There's no reason Easter has to be all about bunnies and eggs. If you make spring the focus of the holiday the whole world of flowers and gardening opens up. That means line your basket or canvas bag with kid-sized gardening tools, toy bugs and butterflies, seed pods and planters. Tons of planting kits can be found too, and Target usually has little easy pots with seeds for $1. Heck, why not use a flower pot as the Easter basket and fill it with all sorts of gardening goodies. Not only is this one of the most environmentally-friendly ways to celebrate Easter, but it's also a learning tool and the gift that will keep one growing, literately.
Dying Easter Eggs
While cheap packs of dye for eggs aren't necessary bad for the environment, there are other ways to do it that remain a little cleaner and with less packaging. The easiest way is to make your own dye using one teaspoon of store-bought, natural food coloring and mix it with two tablespoons white vinegar and two tablespoons water. Another way skips the actual eggs altogether and instead utilizes paper. That's right, paper mache eggs, which are easy to do, last and depending on how you do them, can work in lieu of plastic snap eggs. Plus kids can really get into decorating them. Consider also playing with natural food and spice ingredients in your home to make Easter egg dying a real science experiment (think beets, cinnamon and butterfly pea flower).

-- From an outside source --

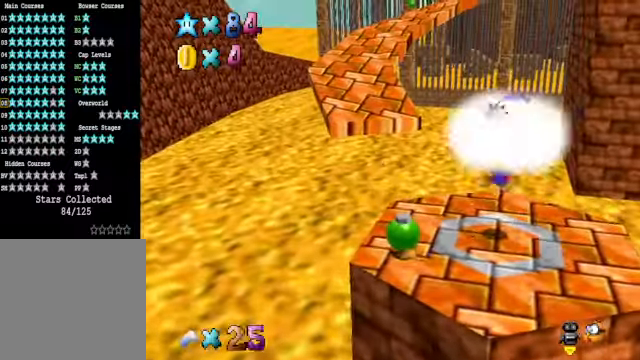
{"buttons": [], "left_stick": "up-left", "right_stick": "center", "events": [[100, "left_stick", "up-left"]]}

If you're worried the kids won't be hip to an Easter Bunny who reuses baskets and eggs, try swapping goods with a friend or other parent. That way you can showcase a new set of holiday items every year and all you need to do is supply a fresh chocolate bunny and maybe some jelly beans. This just showcases another way used kid gear proves useful for your family and the environment. We don't always have to get new things, and chances are your kid won't even notice or care.